Suppression orders are being issued far too frequently in one state on mental health safety grounds, says a legal expert pushing for urgent reform.
The criticism comes after convicted rapist Tom Silvagni was publicly named for the first time on Thursday, following the lifting of a suppression order that had been in place for 18 months.
Silvagni's unmasking has led experts and academics to question whether a legal loophole is protecting criminals instead of victims.
Justin Quill, a partner at law firm Thomson Geer, was tasked with challenging the suppression order in a process made more difficult by changes to the Open Courts Act passed in 2013.

Those changes broadened the grounds for obtaining a suppression order, with wording changed from protecting a person’s “physical safety” to simply protecting their “safety".
"It is now common in Victoria for people to argue mental health as a reason for needing a suppression order, and that involves them getting a psychiatrist's report," Mr Quill told AAP.
When obtaining the initial suppression order, Silvagni's lawyers had argued any media coverage would lead to the deterioration of his mental health.
Tom Silvagni was found guilty of two counts of rape on December 5, with a jury finding he assaulted a woman at his parents' Melbourne home in January 2024.

"The media can't properly challenge that because the defendant never gives evidence about what's in the psychiatrist's report, and the psychiatrist's job is not to cross-examine their patient when they come in," Mr Quill said.
"This means effectively nobody tests the information being given by the defendant to the psychiatrist.
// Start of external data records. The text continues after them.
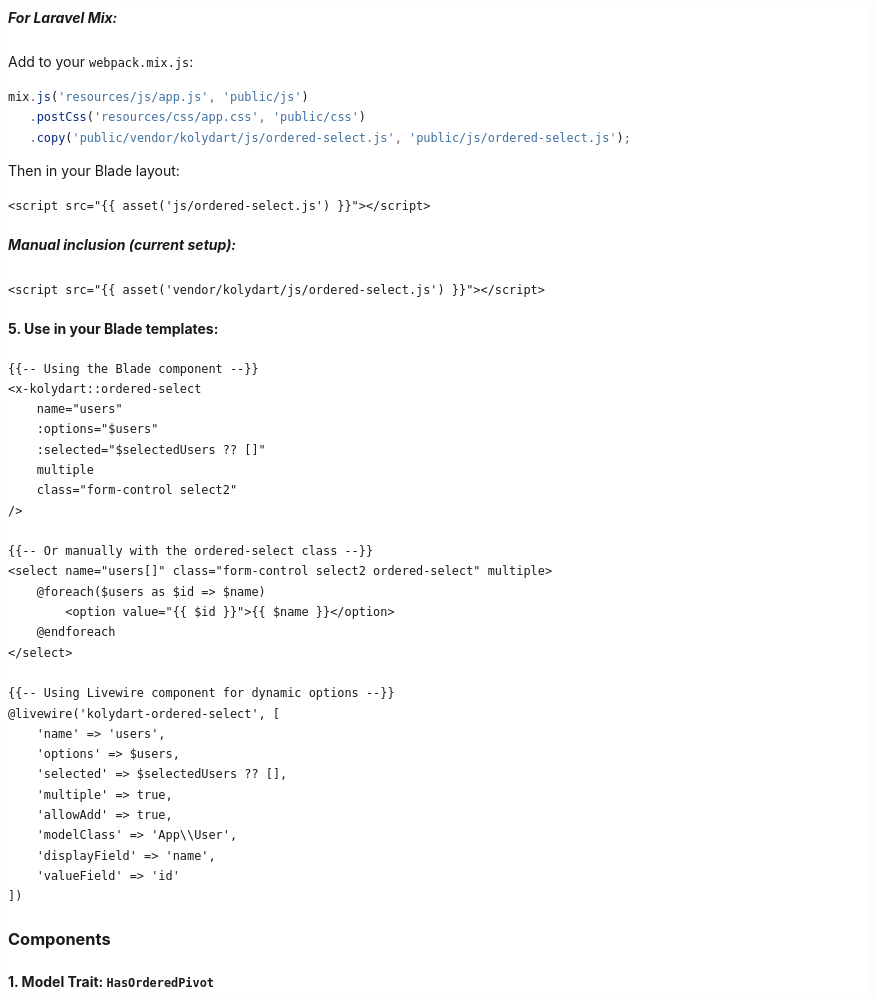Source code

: ##### For Laravel Mix:

Add to your `webpack.mix.js`:
```javascript
mix.js('resources/js/app.js', 'public/js')
   .postCss('resources/css/app.css', 'public/css')
   .copy('public/vendor/kolydart/js/ordered-select.js', 'public/js/ordered-select.js');
```

Then in your Blade layout:
```blade
<script src="{{ asset('js/ordered-select.js') }}"></script>
```

##### Manual inclusion (current setup):

```blade
<script src="{{ asset('vendor/kolydart/js/ordered-select.js') }}"></script>
```

#### 5. Use in your Blade templates:

```blade
{{-- Using the Blade component --}}
<x-kolydart::ordered-select
    name="users"
    :options="$users"
    :selected="$selectedUsers ?? []"
    multiple
    class="form-control select2"
/>

{{-- Or manually with the ordered-select class --}}
<select name="users[]" class="form-control select2 ordered-select" multiple>
    @foreach($users as $id => $name)
        <option value="{{ $id }}">{{ $name }}</option>
    @endforeach
</select>

{{-- Using Livewire component for dynamic options --}}
@livewire('kolydart-ordered-select', [
    'name' => 'users',
    'options' => $users,
    'selected' => $selectedUsers ?? [],
    'multiple' => true,
    'allowAdd' => true,
    'modelClass' => 'App\\User',
    'displayField' => 'name',
    'valueField' => 'id'
])
```

### Components

#### 1. Model Trait: `HasOrderedPivot`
That's the problem in this case and in many before Victorian courts."
University of Melbourne Law School associate professor Jason Bosland backed Quill's claims, adding it's becoming increasingly common for orders to be made on mental health safety claims.
"It seems that criminal defence lawyers have cottoned on to this idea that you can run that argument and we are seeing more cases come through," he told AAP.

Prof Boslan said this doesn’t apply to all high-profile people, but it does tend to benefit those who have the financial means to obtain mental health reports, hire counsel and argue for a suppression order.
He said the suppression order in the Silvagni case was unjustified and should not have been made.
"One of the consequences it has had is silencing the victims who want to tell their story," Prof Boslan said.
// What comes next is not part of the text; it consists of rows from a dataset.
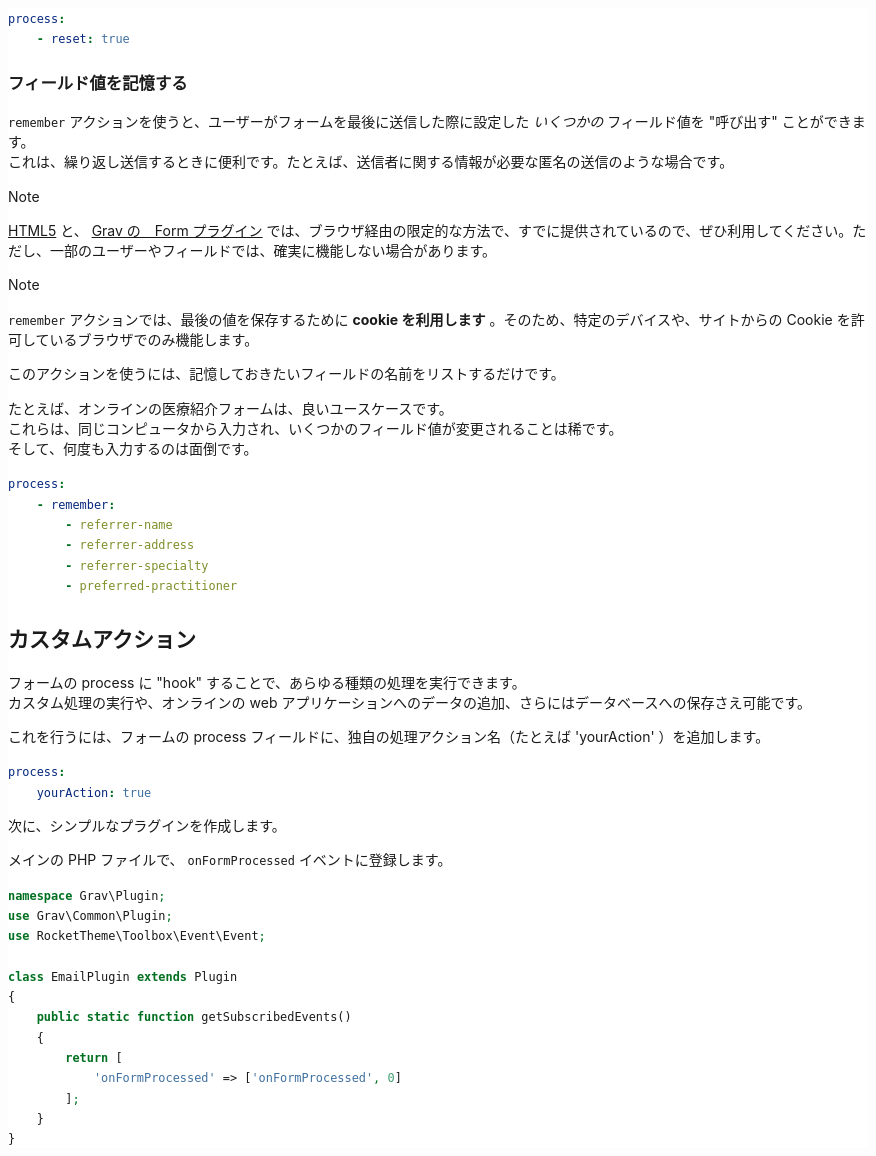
 ```yaml
process:
    - reset: true
```

<h3 id="remember-field-values">フィールド値を記憶する</h3>

`remember` アクションを使うと、ユーザーがフォームを最後に送信した際に設定した _いくつかの_ フィールド値を "呼び出す" ことができます。  
これは、繰り返し送信するときに便利です。たとえば、送信者に関する情報が必要な匿名の送信のような場合です。

> [!Note]  
> [HTML5](https://developer.mozilla.org/en-US/docs/Web/HTML/Attributes/autocomplete) と、 [Grav の　Form プラグイン](../02.fields-available/#common-field-attributes) では、ブラウザ経由の限定的な方法で、すでに提供されているので、ぜひ利用してください。ただし、一部のユーザーやフィールドでは、確実に機能しない場合があります。

> [!Note]  
> `remember` アクションでは、最後の値を保存するために **cookie を利用します** 。そのため、特定のデバイスや、サイトからの Cookie を許可しているブラウザでのみ機能します。

このアクションを使うには、記憶しておきたいフィールドの名前をリストするだけです。

たとえば、オンラインの医療紹介フォームは、良いユースケースです。  
これらは、同じコンピュータから入力され、いくつかのフィールド値が変更されることは稀です。  
そして、何度も入力するのは面倒です。

```yaml
process:
    - remember:
        - referrer-name
        - referrer-address
        - referrer-specialty
        - preferred-practitioner
```

<h2 id="custom-actions">カスタムアクション</h2>

フォームの process に "hook" することで、あらゆる種類の処理を実行できます。  
カスタム処理の実行や、オンラインの web アプリケーションへのデータの追加、さらにはデータベースへの保存さえ可能です。

これを行うには、フォームの process フィールドに、独自の処理アクション名（たとえば 'yourAction' ）を追加します。

```yaml
process:
    yourAction: true
```

次に、シンプルなプラグインを作成します。

メインの PHP ファイルで、 `onFormProcessed` イベントに登録します。

```php
namespace Grav\Plugin;
use Grav\Common\Plugin;
use RocketTheme\Toolbox\Event\Event;

class EmailPlugin extends Plugin
{
    public static function getSubscribedEvents()
    {
        return [
            'onFormProcessed' => ['onFormProcessed', 0]
        ];
    }
}
```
The suppression system needs urgent reform, which could begin by changing the "safety" ground in the Open Courts Act back to being "physical safety", Mr Quill added.
"That's an easy change," he said.
He also believes judges should pay more respect to the principle of open justice, and that the number of applications made by barristers should be reduced.
"It's become almost the done thing, as soon as barristers start putting applications forward, it puts judges in a tough position and the more applications are made to judges, the more suppression orders will be made."